The task.
Copy out each line of the material exactly. Pictures do not belong in the copy.
====== Recorded data
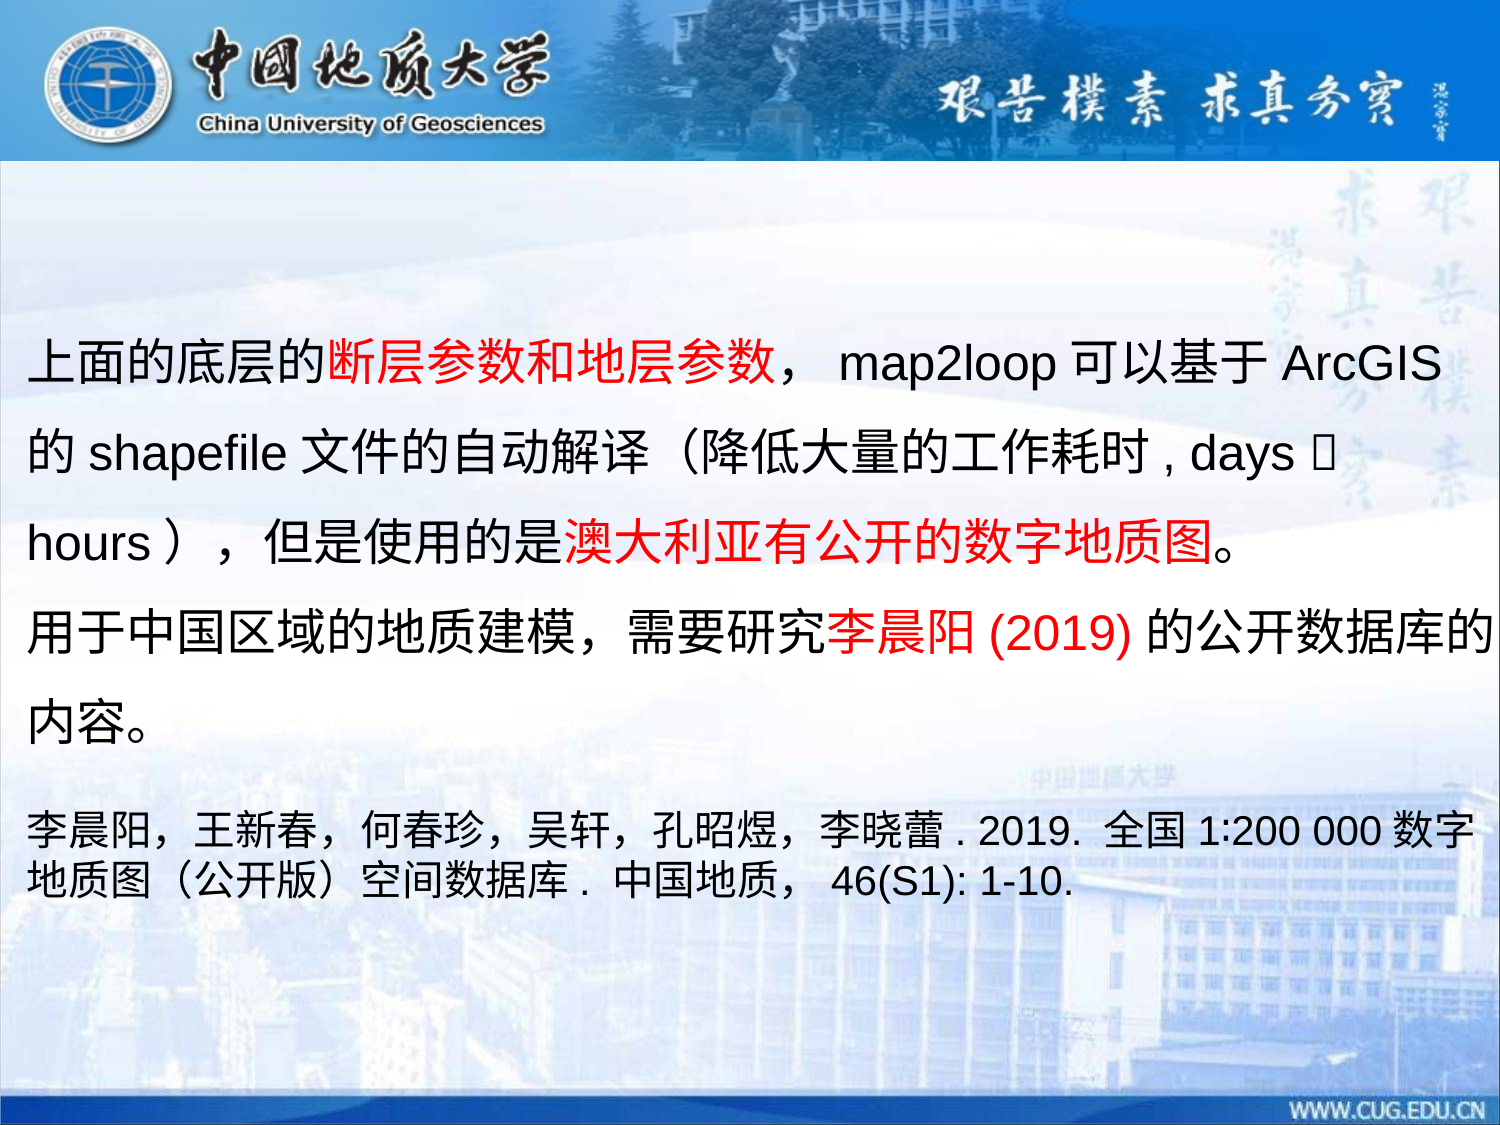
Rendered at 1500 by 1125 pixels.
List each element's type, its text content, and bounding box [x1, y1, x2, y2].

text_box 上面的底层的断层参数和地层参数，map2loop可以基于ArcGIS的shapefile文件的自动解译（降低大量的工作耗时, days  hours），但是使用的是澳大利亚有公开的数字地质图。 用于中国区域的地质建模，需要研究李晨阳(2019)的公开数据库的内容。 [11, 292, 1500, 758]
picture [0, 0, 1500, 1125]
text_box 李晨阳，王新春，何春珍，吴轩，孔昭煜，李晓蕾. 2019. 全国1∶200 000数字地质图（公开版）空间数据库. 中国地质，46(S1): 1-10. [11, 796, 1500, 912]
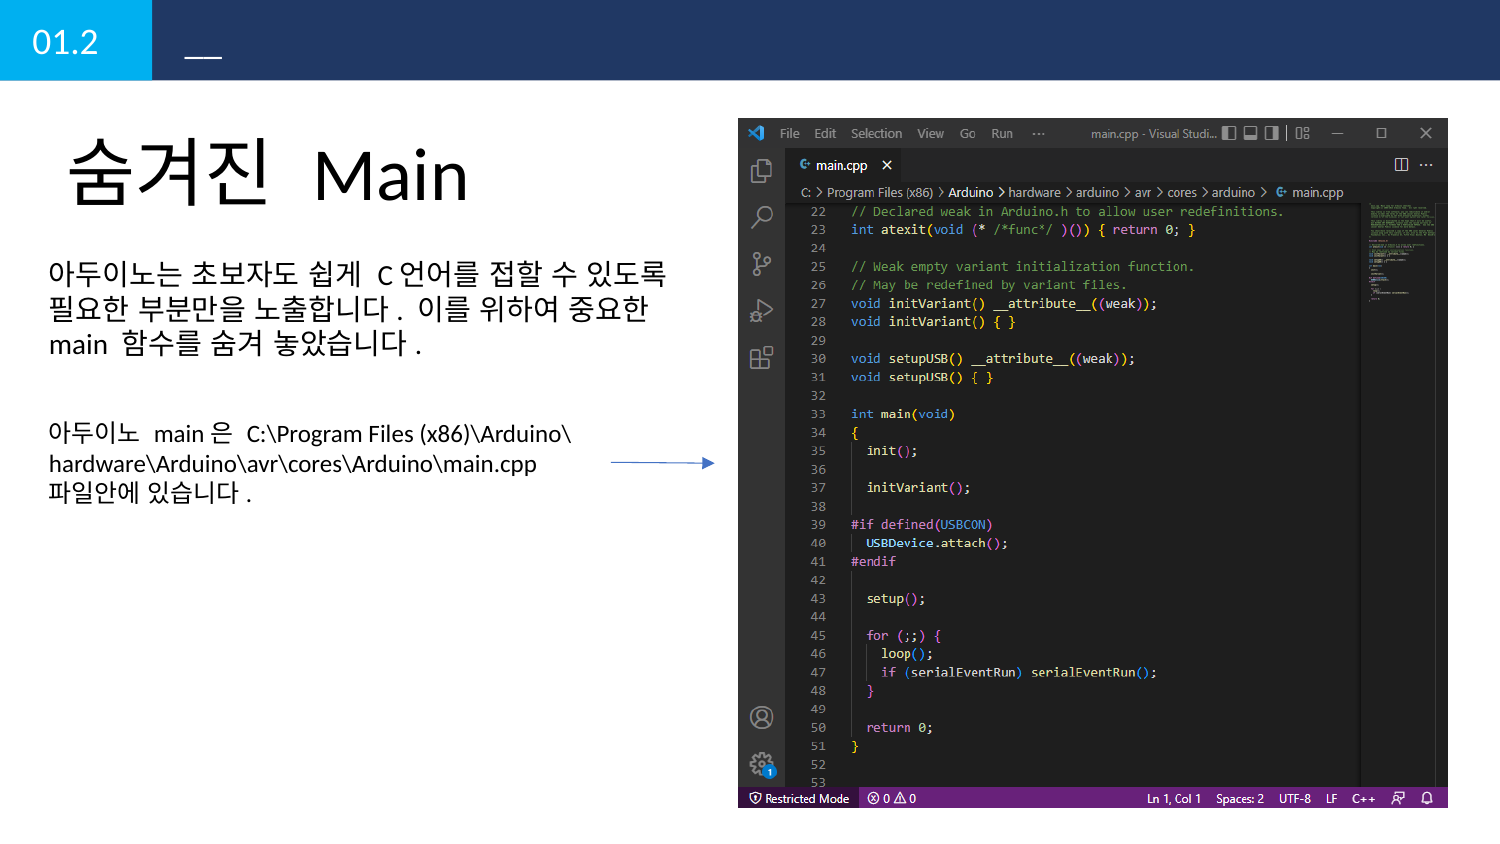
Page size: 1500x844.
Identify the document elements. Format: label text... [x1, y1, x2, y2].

text_box __ [169, 9, 945, 70]
text_box [153, 0, 1500, 81]
text_box 아두이노 main은 C:\Program Files (x86)\Arduino\hardware\Arduino\avr\cores\Arduino\main.cpp 파일안에 있습니다. [34, 410, 611, 515]
text_box 01.2 [17, 9, 115, 70]
text_box [0, 0, 153, 81]
text_box 숨겨진 Main [52, 118, 661, 223]
text_box 아두이노는 초보자도 쉽게 C언어를 접할 수 있도록 필요한 부분만을 노출합니다. 이를 위하여 중요한 main 함수를 숨겨 놓았습니다. [34, 248, 694, 369]
picture [738, 118, 1448, 808]
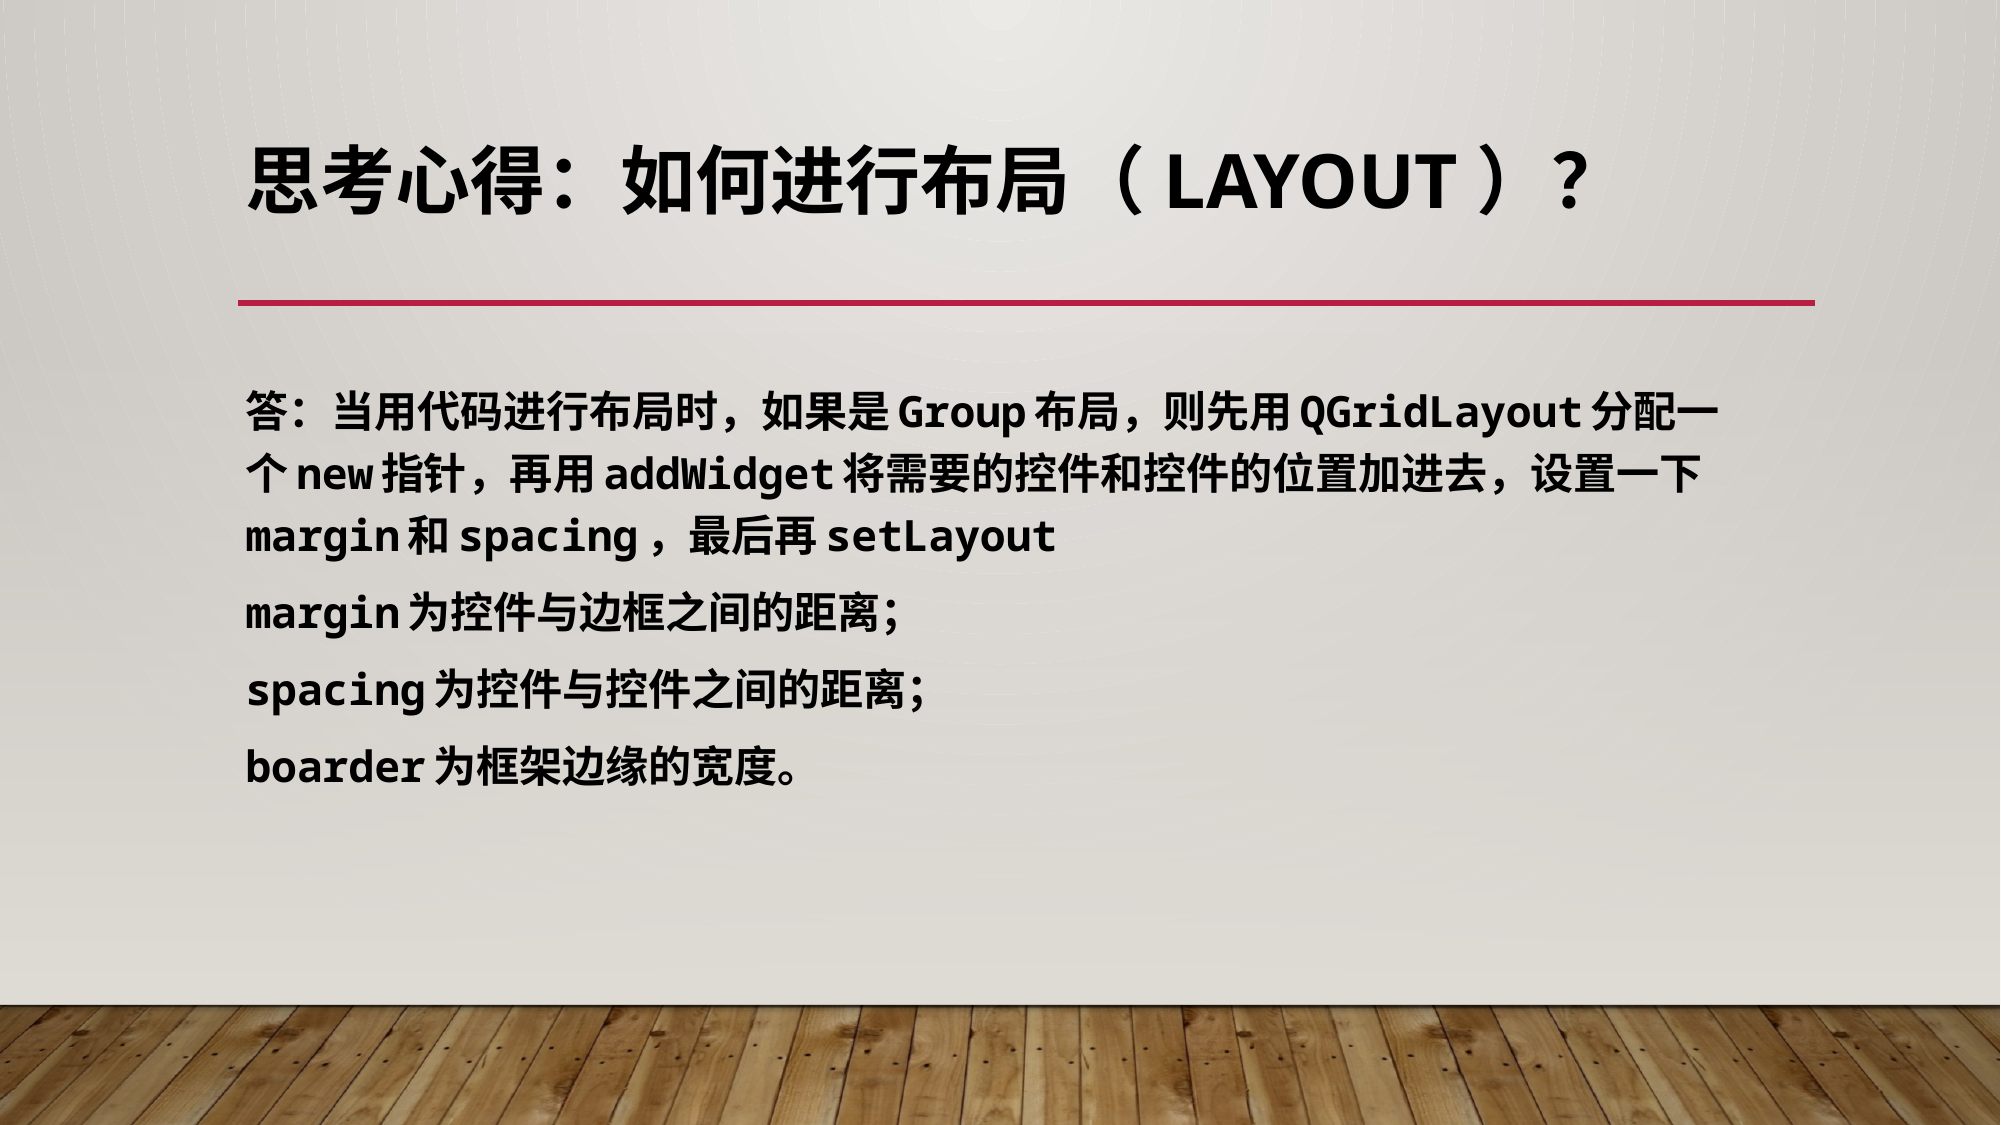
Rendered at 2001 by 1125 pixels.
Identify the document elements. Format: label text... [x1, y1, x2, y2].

title 思考心得：如何进行布局（Layout）？ [230, 136, 2000, 324]
picture [0, 1005, 2000, 1125]
list 答：当用代码进行布局时，如果是Group布局，则先用QGridLayout分配一个new指针，再用addWidget将需要的控件和控件的位置加进去，设置一下margin和spacing，最后再setLayout margin为控件与边框之间的距离； spacing为控件与控件之间的距离； boarder为框架边缘的宽度。 [230, 366, 1758, 802]
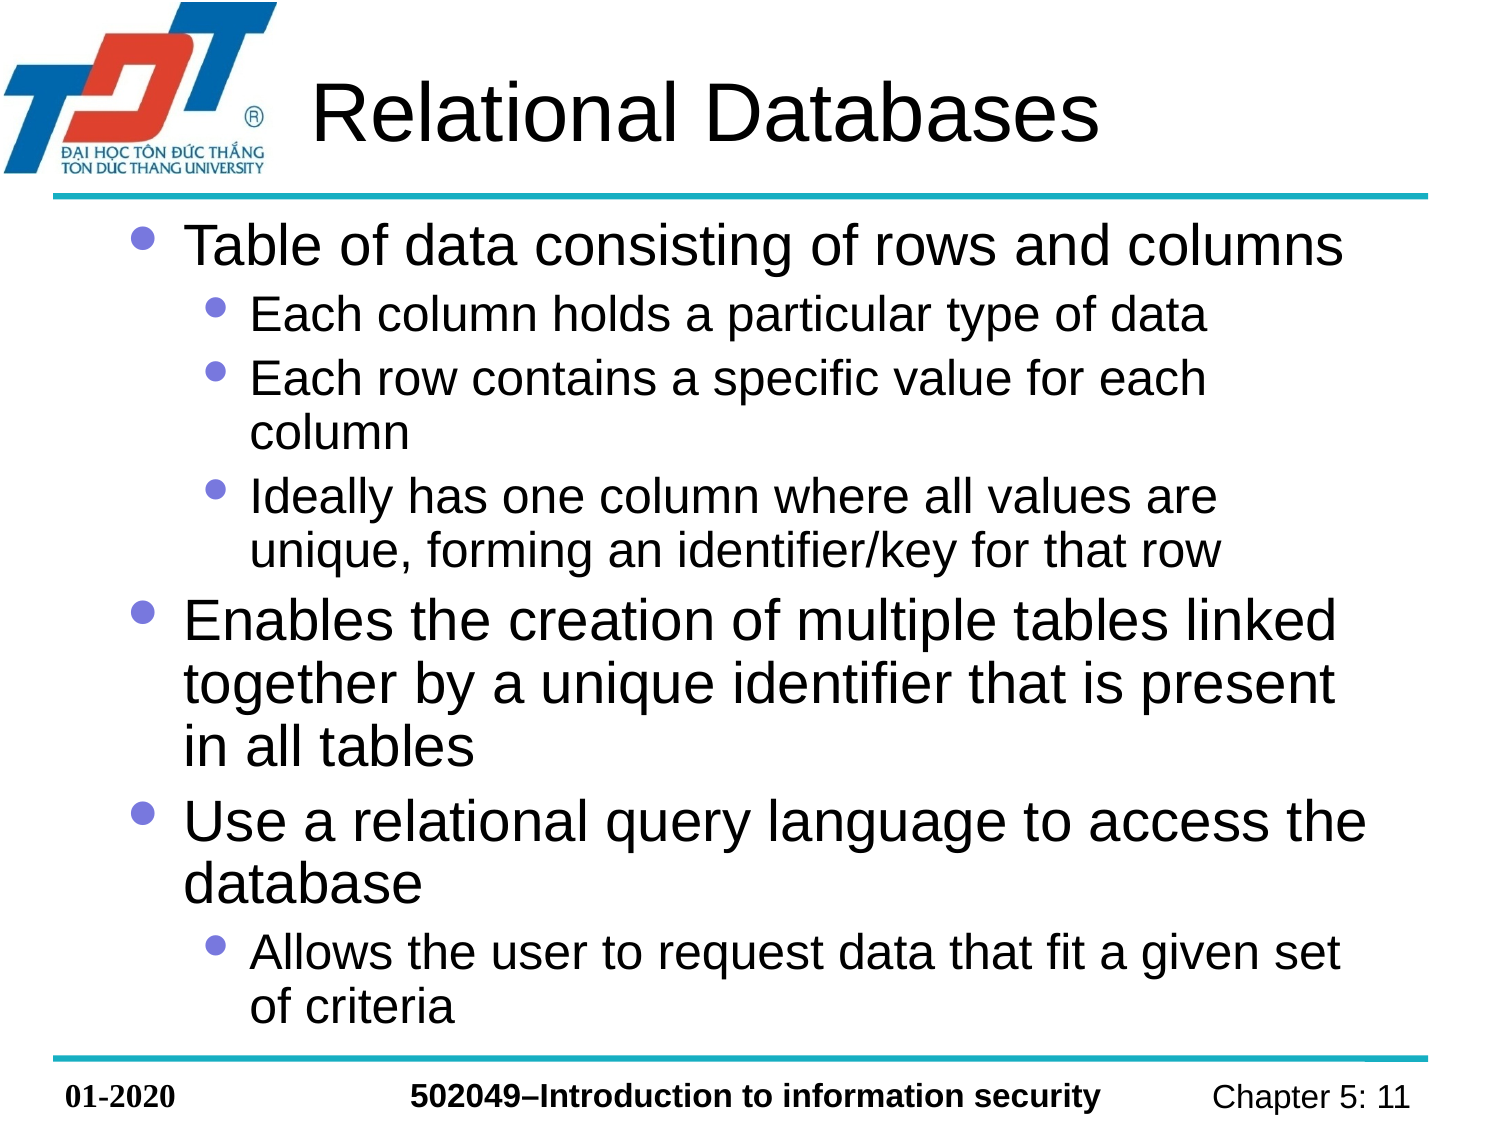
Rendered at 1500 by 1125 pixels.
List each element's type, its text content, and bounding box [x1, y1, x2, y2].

list Table of data consisting of rows and columns Each column holds a particular type of data Each row contains a specific value for each column Ideally has one column where all values are unique, forming an identifier/key for that row Enables the creation of multiple tables linked together by a unique identifier that is present in all tables Use a relational query language to access the database Allows the user to request data that fit a given set of criteria [112, 208, 1388, 1023]
picture [3, 2, 277, 174]
title Relational Databases [295, 42, 1500, 173]
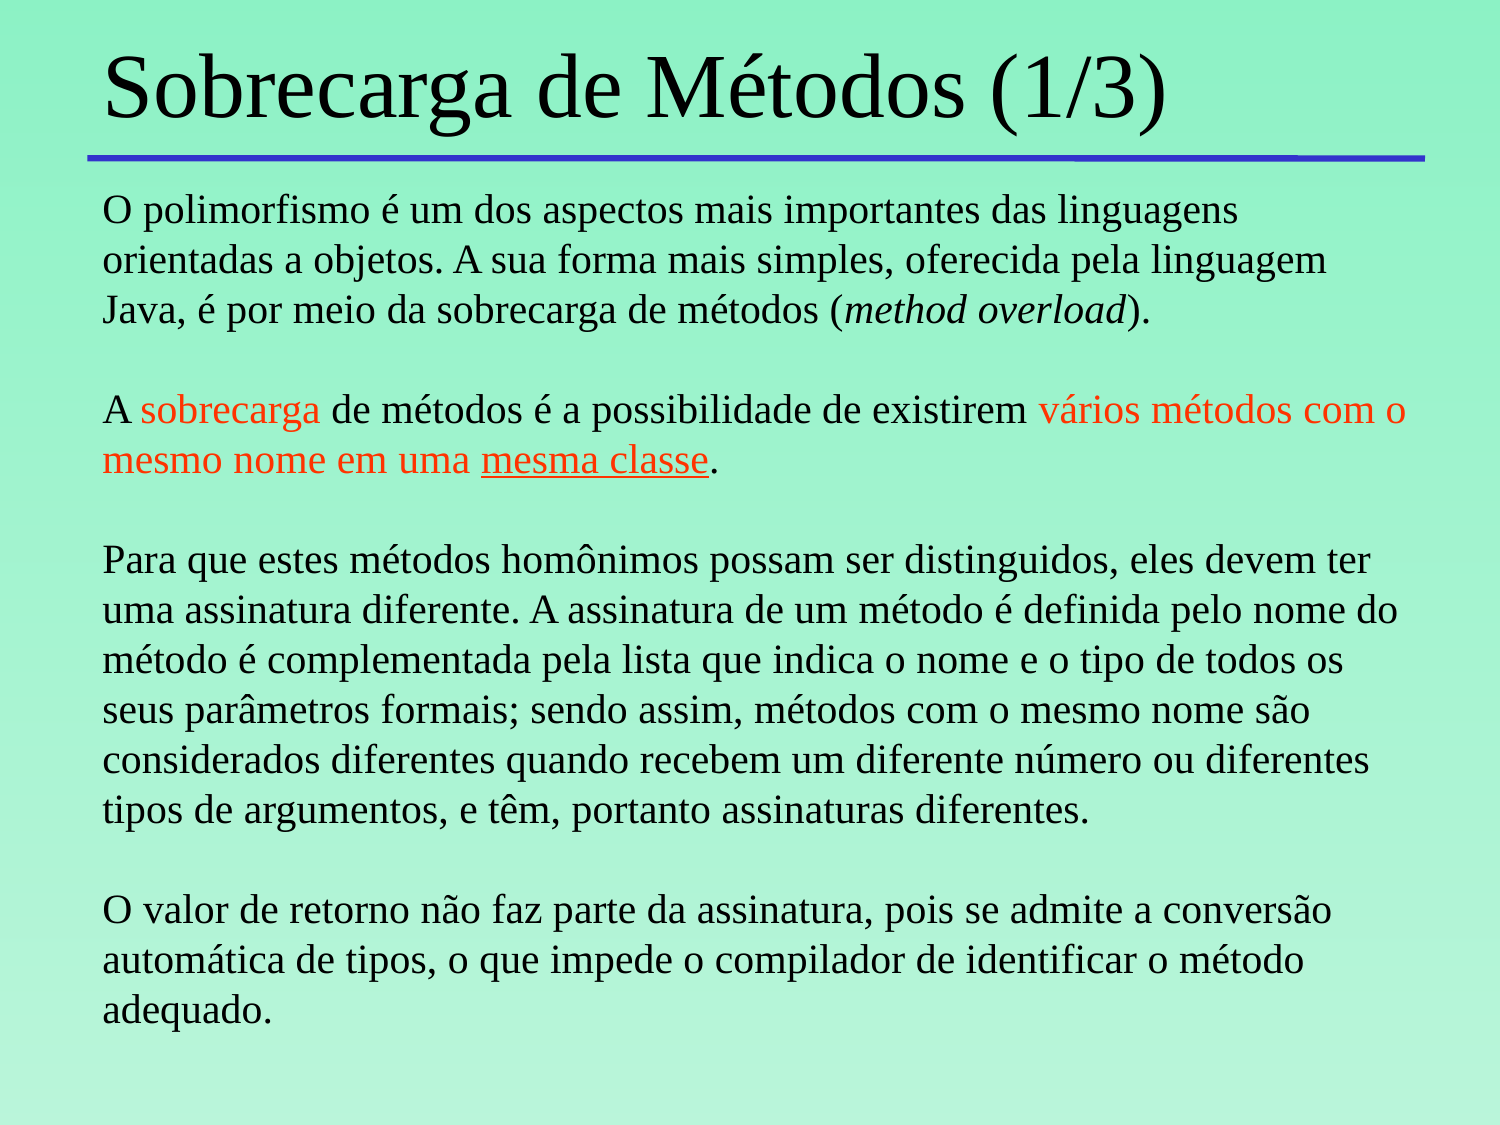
============
Finished exercise.
Rendered at 1500 by 1125 pixels.
List each element's type, its text content, and bounding box [x1, y1, x2, y2].

text_box 上面的底层的断层参数和地层参数，map2loop可以基于ArcGIS的shapefile文件的自动解译（降低大量的工作耗时, days  hours），但是使用的是澳大利亚有公开的数字地质图。 用于中国区域的地质建模，需要研究李晨阳(2019)的公开数据库的内容。 [11, 292, 1500, 758]
picture [0, 0, 1500, 1125]
text_box 李晨阳，王新春，何春珍，吴轩，孔昭煜，李晓蕾. 2019. 全国1∶200 000数字地质图（公开版）空间数据库. 中国地质，46(S1): 1-10. [11, 796, 1500, 912]
Page size: 1500x844.
Identify the document elements. Format: label text... [x1, y1, x2, y2].

text_box __ [169, 9, 945, 70]
text_box [153, 0, 1500, 81]
text_box 아두이노 main은 C:\Program Files (x86)\Arduino\hardware\Arduino\avr\cores\Arduino\main.cpp 파일안에 있습니다. [34, 410, 611, 515]
text_box 01.2 [17, 9, 115, 70]
text_box [0, 0, 153, 81]
text_box 숨겨진 Main [52, 118, 661, 223]
text_box 아두이노는 초보자도 쉽게 C언어를 접할 수 있도록 필요한 부분만을 노출합니다. 이를 위하여 중요한 main 함수를 숨겨 놓았습니다. [34, 248, 694, 369]
picture [738, 118, 1448, 808]
Rendered at 2001 by 1125 pixels.
Identify the document elements. Format: label text... [x1, y1, x2, y2].

title 思考心得：如何进行布局（Layout）？ [230, 136, 2000, 324]
picture [0, 1005, 2000, 1125]
list 答：当用代码进行布局时，如果是Group布局，则先用QGridLayout分配一个new指针，再用addWidget将需要的控件和控件的位置加进去，设置一下margin和spacing，最后再setLayout margin为控件与边框之间的距离； spacing为控件与控件之间的距离； boarder为框架边缘的宽度。 [230, 366, 1758, 802]
Rendered at 1500 by 1125 pixels.
List each element's type, its text content, and bounding box [x1, y1, x2, y2].

list Table of data consisting of rows and columns Each column holds a particular type of data Each row contains a specific value for each column Ideally has one column where all values are unique, forming an identifier/key for that row Enables the creation of multiple tables linked together by a unique identifier that is present in all tables Use a relational query language to access the database Allows the user to request data that fit a given set of criteria [112, 208, 1388, 1023]
picture [3, 2, 277, 174]
title Relational Databases [295, 42, 1500, 173]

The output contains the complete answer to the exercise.